I am a Senior Lecturer (tenured) in Comparative Politics with a specialization in the study of elections, political parties, and public opinion at Victoria University of Wellington (New Zealand), and the Director of the Internet, Social Media, and Politics Research Lab (ISPRL) at VUW, which publishes the New Zealand Social Media Study (NZSMS). I am also the academic lead of  VUW’s newly established Policy Hub which connects policy makers with researchers to support evidenced-based policy-making and helps developing a governing for the future strategy for New Zealand.

Before joining VUW, I have been the DAAD Visiting Assistant Professor in Cornell’s Department of Government and a Faculty Affiliate of the Roper Center for Public Opinion Research at Cornell University for four years from 2015 to 2019. I have received my PhD. from the University of Mainz (Germany) in 2014. Besides my PhD. studies in Political Communication at the University of Mainz, I taught comparative politics and method classes at the University of Mannheim from 2009 to 2015.

My research focuses on the relation between media and politics and in particular on the role of (social) media in election campaigns.
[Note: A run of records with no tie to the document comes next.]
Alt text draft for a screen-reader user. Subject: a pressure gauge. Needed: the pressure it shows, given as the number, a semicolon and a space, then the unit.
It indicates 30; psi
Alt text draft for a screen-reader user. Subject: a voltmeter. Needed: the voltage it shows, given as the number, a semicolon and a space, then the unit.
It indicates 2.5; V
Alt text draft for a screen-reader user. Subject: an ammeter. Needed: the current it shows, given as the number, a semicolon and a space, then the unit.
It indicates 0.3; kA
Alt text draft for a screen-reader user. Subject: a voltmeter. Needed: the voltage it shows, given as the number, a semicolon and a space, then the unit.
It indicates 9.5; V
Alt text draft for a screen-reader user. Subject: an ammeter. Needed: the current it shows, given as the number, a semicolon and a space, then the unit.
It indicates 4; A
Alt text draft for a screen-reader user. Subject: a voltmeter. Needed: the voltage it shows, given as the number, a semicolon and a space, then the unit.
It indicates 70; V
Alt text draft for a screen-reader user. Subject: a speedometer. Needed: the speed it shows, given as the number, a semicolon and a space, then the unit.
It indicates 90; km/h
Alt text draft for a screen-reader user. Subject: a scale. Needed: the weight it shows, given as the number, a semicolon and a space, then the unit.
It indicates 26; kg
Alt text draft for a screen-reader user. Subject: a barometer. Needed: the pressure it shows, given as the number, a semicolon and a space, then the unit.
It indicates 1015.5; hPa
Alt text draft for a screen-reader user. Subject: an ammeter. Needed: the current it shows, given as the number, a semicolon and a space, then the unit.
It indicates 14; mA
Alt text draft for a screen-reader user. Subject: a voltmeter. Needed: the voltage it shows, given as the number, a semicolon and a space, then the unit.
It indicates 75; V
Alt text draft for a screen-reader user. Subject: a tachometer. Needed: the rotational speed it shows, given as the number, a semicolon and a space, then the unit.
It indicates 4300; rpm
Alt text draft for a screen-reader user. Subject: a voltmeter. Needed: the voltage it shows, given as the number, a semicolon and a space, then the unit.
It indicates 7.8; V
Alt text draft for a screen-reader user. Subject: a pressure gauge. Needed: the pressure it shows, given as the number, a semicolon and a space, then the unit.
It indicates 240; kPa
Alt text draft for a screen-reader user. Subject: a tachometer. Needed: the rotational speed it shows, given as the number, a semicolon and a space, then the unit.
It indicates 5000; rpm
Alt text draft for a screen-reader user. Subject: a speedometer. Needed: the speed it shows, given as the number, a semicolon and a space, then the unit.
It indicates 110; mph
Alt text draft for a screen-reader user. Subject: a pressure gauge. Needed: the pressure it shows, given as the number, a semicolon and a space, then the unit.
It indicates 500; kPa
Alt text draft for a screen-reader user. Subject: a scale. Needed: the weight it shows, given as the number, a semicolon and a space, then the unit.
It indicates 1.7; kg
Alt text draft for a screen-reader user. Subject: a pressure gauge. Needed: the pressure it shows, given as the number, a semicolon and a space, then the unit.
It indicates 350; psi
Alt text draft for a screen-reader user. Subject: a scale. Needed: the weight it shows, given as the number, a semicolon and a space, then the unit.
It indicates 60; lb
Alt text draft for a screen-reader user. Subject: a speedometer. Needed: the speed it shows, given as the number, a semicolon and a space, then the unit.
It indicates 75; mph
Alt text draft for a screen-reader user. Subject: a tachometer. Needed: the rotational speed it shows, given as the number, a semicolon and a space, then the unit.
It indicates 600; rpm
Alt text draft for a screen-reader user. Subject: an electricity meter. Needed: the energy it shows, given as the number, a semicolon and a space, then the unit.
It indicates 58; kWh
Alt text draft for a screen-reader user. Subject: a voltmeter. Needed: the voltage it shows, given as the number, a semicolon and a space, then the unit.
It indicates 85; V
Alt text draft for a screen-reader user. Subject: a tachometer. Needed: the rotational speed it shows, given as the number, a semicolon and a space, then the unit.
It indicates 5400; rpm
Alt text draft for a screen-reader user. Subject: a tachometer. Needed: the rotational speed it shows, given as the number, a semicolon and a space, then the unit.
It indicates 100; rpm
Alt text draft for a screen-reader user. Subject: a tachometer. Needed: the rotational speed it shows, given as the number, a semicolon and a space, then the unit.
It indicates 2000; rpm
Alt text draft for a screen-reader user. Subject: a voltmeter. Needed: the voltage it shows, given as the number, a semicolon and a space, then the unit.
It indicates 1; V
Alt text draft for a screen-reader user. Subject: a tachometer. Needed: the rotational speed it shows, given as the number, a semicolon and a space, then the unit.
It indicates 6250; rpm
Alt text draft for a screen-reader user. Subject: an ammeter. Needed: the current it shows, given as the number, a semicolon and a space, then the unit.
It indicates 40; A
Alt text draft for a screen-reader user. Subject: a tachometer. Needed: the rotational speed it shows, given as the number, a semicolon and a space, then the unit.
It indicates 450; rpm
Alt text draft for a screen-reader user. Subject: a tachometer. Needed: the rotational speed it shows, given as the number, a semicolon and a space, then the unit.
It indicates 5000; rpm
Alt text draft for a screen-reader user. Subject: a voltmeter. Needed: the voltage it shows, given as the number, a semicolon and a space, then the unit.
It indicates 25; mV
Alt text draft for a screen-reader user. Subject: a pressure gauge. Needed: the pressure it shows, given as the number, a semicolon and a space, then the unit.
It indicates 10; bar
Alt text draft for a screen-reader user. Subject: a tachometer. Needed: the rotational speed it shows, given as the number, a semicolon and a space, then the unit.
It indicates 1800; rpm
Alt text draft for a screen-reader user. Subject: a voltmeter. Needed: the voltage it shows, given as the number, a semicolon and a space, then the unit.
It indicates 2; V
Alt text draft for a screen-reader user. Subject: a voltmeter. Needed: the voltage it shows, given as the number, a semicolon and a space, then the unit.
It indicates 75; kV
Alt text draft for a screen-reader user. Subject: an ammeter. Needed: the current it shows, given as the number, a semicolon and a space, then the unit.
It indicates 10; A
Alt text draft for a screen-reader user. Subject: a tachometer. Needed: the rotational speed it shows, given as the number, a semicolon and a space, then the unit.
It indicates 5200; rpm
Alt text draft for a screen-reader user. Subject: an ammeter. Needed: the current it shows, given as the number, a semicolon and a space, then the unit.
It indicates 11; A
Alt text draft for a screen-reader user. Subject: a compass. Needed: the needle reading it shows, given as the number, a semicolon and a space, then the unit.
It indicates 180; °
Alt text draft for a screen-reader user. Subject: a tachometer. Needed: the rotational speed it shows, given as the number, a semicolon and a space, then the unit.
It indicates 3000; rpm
I am specifically interested in mis- and disinformation on social media, as well as persuasive and mobilizing campaign effects on voters in electoral contests.

I am a member of the board of the German Society for Electoral Studies (DGfW) and in this capacity part of the team which conducts the German Longitudinal Election Study (GLES), as well as one of the PIs of the New Zealand Election Study (NZES).

Apart from that, I am one of the lead editors of the Journal of Elections, Public Opinion, and Parties (JEPOP), an editorial board member of Electoral Studies, and a Research Associate at He Whenua Taurikura, the Centre of Research Excellence for Preventing and Countering Violent Extremism in New Zealand.

I work closely with public service and for example serve as a member of the Advisory Panel (Multi-Stakeholder Group) to the Department of the Prime Minister and the Cabinet on behalf of the New Zealand Government to strengthen the country’s capacity to identify and address mis- and disinformation and explore the case for a non-government entity to lead long term work on disinformation.